As WHAV first reported Aug 5., the union’s platform calls for schools to open with all students learning remotely from home, gradually moving to a hybrid and then 100% in-person “based on science and public health benchmarks.” The School Committee, however, voted 4-1 with one abstention last week for the hybrid remote and in-person model championed by School Superintendent Margaret Marotta.

Parolisi and Rosa disagree over the role of $2 million in state money in the planning. The state money would pay for protective equipment and other material for going back into school buildings. The union said School Committee members were influenced by the money.

“The School Committee seemed to be leaning more towards our position until it was confirmed by the superintendent that there’s grant money available only if schools are working towards in-person learning,” Parolisi said.

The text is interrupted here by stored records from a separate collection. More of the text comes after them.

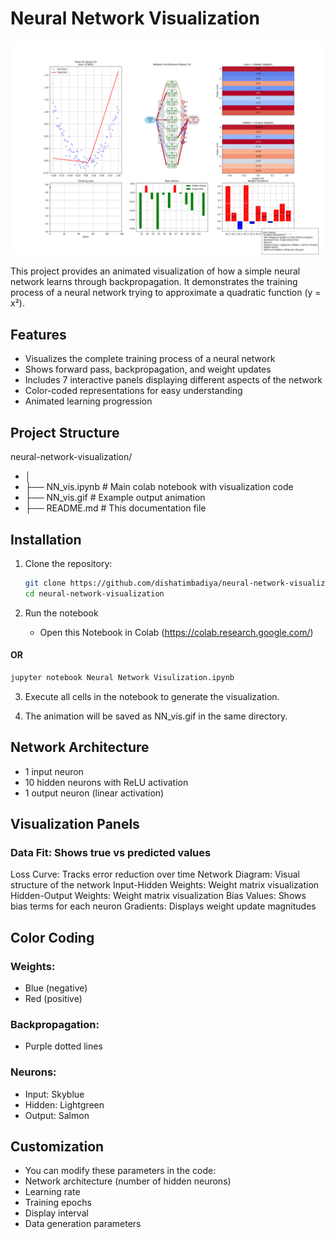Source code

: # Neural Network Visualization

![Neural Network Visualization](NN_vis.gif)

This project provides an animated visualization of how a simple neural network learns through backpropagation. It demonstrates the training process of a neural network trying to approximate a quadratic function (y = x²).

## Features

- Visualizes the complete training process of a neural network
- Shows forward pass, backpropagation, and weight updates
- Includes 7 interactive panels displaying different aspects of the network
- Color-coded representations for easy understanding
- Animated learning progression

## Project Structure

neural-network-visualization/
- │
- ├── NN_vis.ipynb # Main colab notebook with visualization code
- ├── NN_vis.gif # Example output animation
- ├── README.md # This documentation file


## Installation

1. Clone the repository:
   ```bash
   git clone https://github.com/dishatimbadiya/neural-network-visualization.git
   cd neural-network-visualization
   ```

2. Run the notebook
   - Open this Notebook in Colab (https://colab.research.google.com/)

#### OR

   ```bash
   jupyter notebook Neural Network Visulization.ipynb
   ```
3. Execute all cells in the notebook to generate the visualization.

4. The animation will be saved as NN_vis.gif in the same directory.

## Network Architecture
- 1 input neuron
- 10 hidden neurons with ReLU activation
- 1 output neuron (linear activation)

## Visualization Panels
### Data Fit: Shows true vs predicted values
Loss Curve: Tracks error reduction over time
Network Diagram: Visual structure of the network
Input-Hidden Weights: Weight matrix visualization
Hidden-Output Weights: Weight matrix visualization
Bias Values: Shows bias terms for each neuron
Gradients: Displays weight update magnitudes

## Color Coding
### Weights: 
- Blue (negative)
- Red (positive)
### Backpropagation:
- Purple dotted lines
### Neurons:
- Input: Skyblue
- Hidden: Lightgreen
- Output: Salmon

## Customization
- You can modify these parameters in the code:
- Network architecture (number of hidden neurons)
- Learning rate
- Training epochs
- Display interval
- Data generation parameters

Rosa said the state money played no role in the decision. Rather, he said, the School Department had an obligation to at least temporarily put the amount in the budget.

“We would have to budget for it if we were planning on doing a hybrid model. If we’re not doing a hybrid model and we’re doing a fully remote model, then you would just remove it from the budget because those costs wouldn’t exist,” he explained.

Under the union’s proposal, Parolisi, said, the city would still receive the state money—about $250 per student—since the union’s plan is also premised on moving towards in-person learning.

Rosa said he believes everyone’s intentions are good.

“I think we’re working through a lot of issues, but I think the district has been willing to try to solve all the issues that we’re facing. These are unprecedented times and there’s a lot of difficult questions and no easy answers,” he said.

Time is tight since teachers are expected to return to work Tuesday, Sept. 1. The Haverhill School Committee meets tonight at 7, in the Theodore A. Pelosi Jr. City Council Chambers, on the second floor of City Hall. As a public service, the meeting will be broadcast live by 97.9 WHAV.